Intravenous infusions of 6 mM OA for 6 hours increases apoB secretion, but this effect is lost after 9-hour infusions. We previously reported that intravenous infusions of OA led to increased secretion of apoB without changes in TG secretion (35). In the present studies, we confirmed that finding: although (as noted above) there were significant elevations of plasma FAs by infusion of OA for either 6 or 9 hours, there were no increases in TG secretion after either infusion relative to infusions with saline (data not shown). We also confirmed our prior result that 6-hour infusions of OA increased secretion of newly synthesized apoB100 and apoB48 compared with saline infusion (185% ± 99% vs. 100% ± 19% and 231% ± 78% vs. 100% ± 32%, respectively; both P < 0.05) (Figure 11A). By contrast, the stimulation of apoB secretion by 6-hour infusions of OA was not seen after 9-hour infusions of OA (Figure 11B). Indeed, secretion of newly synthesized apoB100 and apoB48 was essentially unchanged after 9-hour infusions of OA compared with saline. Based on our in vitro results and published data (34), we next pretreated mice for 7 days with PBA before infusing OA for 9 hours. PBA treatment was associated with significantly less OA-mediated ER stress, as indicated by reduced responses of GRP78 and phospho-eIF2α (data not shown). PBA treatment was also associated with increased secretion of apoB100; PBA-treated mice secreted twice as much apoB100 in response to OA as mice not treated with PBA (203% ± 36% vs. 116% ± 43%, respectively; P < 0.01) (Figure 11C). We did not see any effect of PBA on secretion of apoB48 (132% ± 39% vs. 117% ± 40%, PBA-treated mice vs. non-treated mice, respectively). In these experiments, secretion of apoB100 and apoB48 in non–PBA-treated, saline-infused mice, was set at 100% (Figure 11C).

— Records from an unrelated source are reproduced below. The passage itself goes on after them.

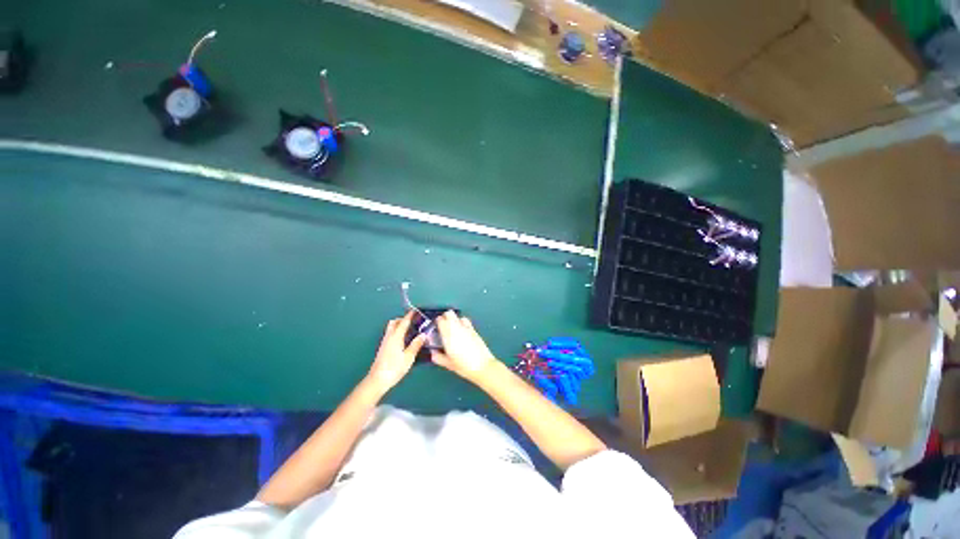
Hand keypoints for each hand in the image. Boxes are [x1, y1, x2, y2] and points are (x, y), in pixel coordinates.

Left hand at [367, 311, 425, 392]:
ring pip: (391, 328)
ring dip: (399, 325)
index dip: (409, 316)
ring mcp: (385, 342)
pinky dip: (397, 332)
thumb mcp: (409, 357)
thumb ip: (416, 344)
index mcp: (396, 337)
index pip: (403, 322)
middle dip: (403, 319)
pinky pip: (390, 334)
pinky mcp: (383, 348)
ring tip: (410, 329)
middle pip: (394, 322)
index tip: (415, 310)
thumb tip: (423, 334)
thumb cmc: (394, 368)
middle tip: (413, 321)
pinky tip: (403, 339)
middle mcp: (389, 337)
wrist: (377, 380)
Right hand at [431, 311, 496, 382]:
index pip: (440, 321)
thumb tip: (433, 353)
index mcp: (449, 335)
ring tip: (453, 328)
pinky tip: (462, 331)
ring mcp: (467, 328)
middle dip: (445, 317)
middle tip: (443, 325)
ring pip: (458, 316)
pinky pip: (466, 321)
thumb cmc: (464, 366)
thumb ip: (438, 357)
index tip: (435, 327)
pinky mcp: (474, 330)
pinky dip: (462, 323)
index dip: (437, 322)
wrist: (482, 366)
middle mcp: (457, 329)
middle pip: (449, 313)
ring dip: (454, 319)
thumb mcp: (448, 364)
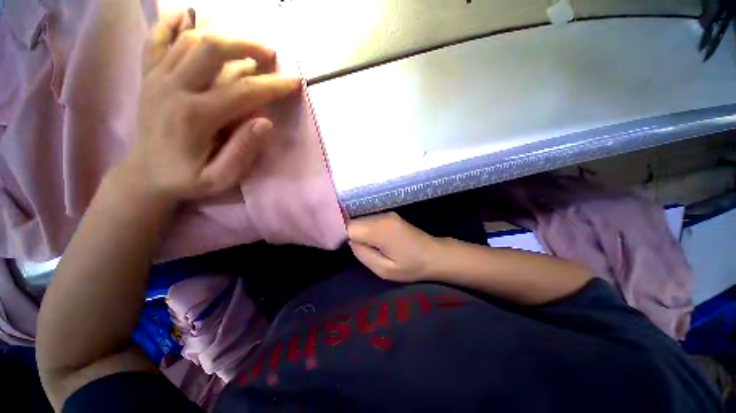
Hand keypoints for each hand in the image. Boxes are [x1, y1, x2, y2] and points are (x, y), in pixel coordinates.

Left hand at [121, 11, 300, 203]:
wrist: (144, 175)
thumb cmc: (186, 179)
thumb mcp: (220, 178)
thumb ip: (242, 151)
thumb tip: (266, 122)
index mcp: (195, 116)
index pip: (243, 91)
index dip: (273, 85)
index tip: (295, 81)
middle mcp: (173, 88)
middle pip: (212, 49)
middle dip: (246, 45)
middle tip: (270, 52)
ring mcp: (157, 78)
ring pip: (189, 39)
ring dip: (221, 33)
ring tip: (245, 41)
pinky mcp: (148, 76)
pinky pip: (157, 39)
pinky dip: (171, 23)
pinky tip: (186, 15)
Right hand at [347, 212, 441, 281]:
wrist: (435, 254)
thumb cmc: (411, 266)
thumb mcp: (384, 270)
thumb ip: (363, 254)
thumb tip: (351, 241)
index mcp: (379, 229)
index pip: (349, 226)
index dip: (341, 234)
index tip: (339, 245)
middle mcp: (381, 216)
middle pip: (354, 220)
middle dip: (349, 232)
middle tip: (352, 248)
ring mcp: (387, 213)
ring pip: (361, 219)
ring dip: (358, 230)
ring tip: (363, 244)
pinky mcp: (390, 214)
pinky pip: (370, 219)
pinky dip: (366, 227)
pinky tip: (371, 238)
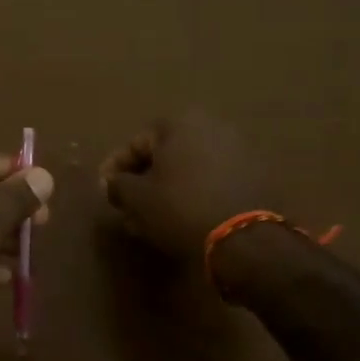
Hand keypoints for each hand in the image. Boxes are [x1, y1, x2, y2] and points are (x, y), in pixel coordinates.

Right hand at [100, 111, 271, 260]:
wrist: (246, 238)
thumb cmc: (181, 208)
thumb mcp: (137, 198)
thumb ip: (117, 185)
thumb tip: (111, 183)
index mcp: (180, 123)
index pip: (135, 143)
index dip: (114, 169)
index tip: (104, 191)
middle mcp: (211, 126)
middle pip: (164, 155)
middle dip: (143, 181)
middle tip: (127, 208)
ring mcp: (238, 149)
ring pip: (188, 169)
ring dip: (167, 190)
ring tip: (152, 219)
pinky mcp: (255, 175)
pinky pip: (212, 180)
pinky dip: (193, 195)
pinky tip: (182, 219)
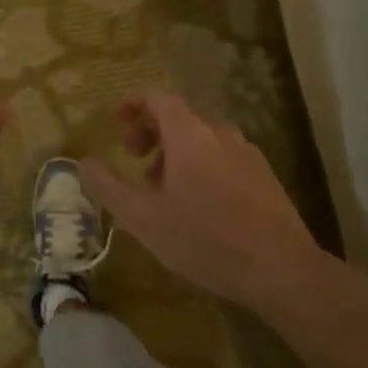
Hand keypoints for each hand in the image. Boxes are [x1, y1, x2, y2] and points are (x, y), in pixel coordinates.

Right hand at [81, 90, 331, 313]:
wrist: (282, 270)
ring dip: (174, 151)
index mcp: (189, 134)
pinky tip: (197, 204)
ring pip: (201, 137)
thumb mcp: (143, 219)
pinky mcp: (264, 175)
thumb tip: (85, 163)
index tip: (116, 121)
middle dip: (150, 130)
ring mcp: (246, 153)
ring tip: (161, 187)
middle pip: (179, 115)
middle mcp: (220, 132)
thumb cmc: (206, 239)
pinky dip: (199, 164)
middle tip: (133, 158)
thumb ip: (108, 187)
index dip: (132, 103)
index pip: (157, 97)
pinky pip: (222, 155)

Stimulation of the secretion of apoB100 by 6-hour infusions of 6 mM OA is lost after infusion of OA for 9 hours but rescued after pretreatment of mice with PBA. C57BL/6J mice were infused with saline (white bars) or 6 mM OA in albumin (gray bars) intravenously for 6 or 9 hours, and both Triton WR1339 and [35S]methionine were injected into the mice at the end of each infusion to measure the secretion of newly synthesized apoB48 and apoB100. (A) Infusion of OA for 6 hours significantly increased the secretion of both apoB100 and apoB48 secretion into the bloodstream 1 hour after Triton injection compared with saline. (B) Infusion of OA for 9 hours did not increase either apoB100 or apoB48 secretion compared with saline. (C) PBA or water was administered orally to C57BL/6J mice for 7 days. After 9 hours of OA infusion, the PBA-treated mice showed an increase in apoB100 secretion compared with the nontreated mice. Data are mean ± SD normalized to saline-infused livers (for 6-hour infusions: n = 9 and 11 for saline and OA, respectively; for 9-hour infusions: n = 4/group; for 9-hour infusion with or without PBA: n = 6/group). *P < 0.05 versus saline; **P < 0.01 versus without PBA treatment.
Intravenous infusions of 20% Intralipid for 9 hours increases hepatic TG but does not stimulate either apoB or TG secretion. The quantity of FAs delivered to the liver during either 6- or 9-hour infusions of OA is very small (about 1.5 mg/6 hours and 2.3 mg/9 hours, respectively; ref. 35). Therefore, we conducted experiments in which 20% Intralipid was infused for 9 hours. In previous studies (35), infusions of 20% Intralipid for 6 hours (which delivered about 45 mg FAs to the liver) did not increase hepatic TG mass significantly but did stimulate secretion of both TGs and apoB by about 100% (35). The results (Supplemental Figure 3) show that a 9-hour infusion of 20% Intralipid (which would deliver about 60 mg FAs to the liver) increased hepatic TG mass by approximately 70% (Supplemental Figure 3A) but did not increase the secretion of TGs (Supplemental Figure 3B) or either apoB100 or apoB48 (Supplemental Figure 3C).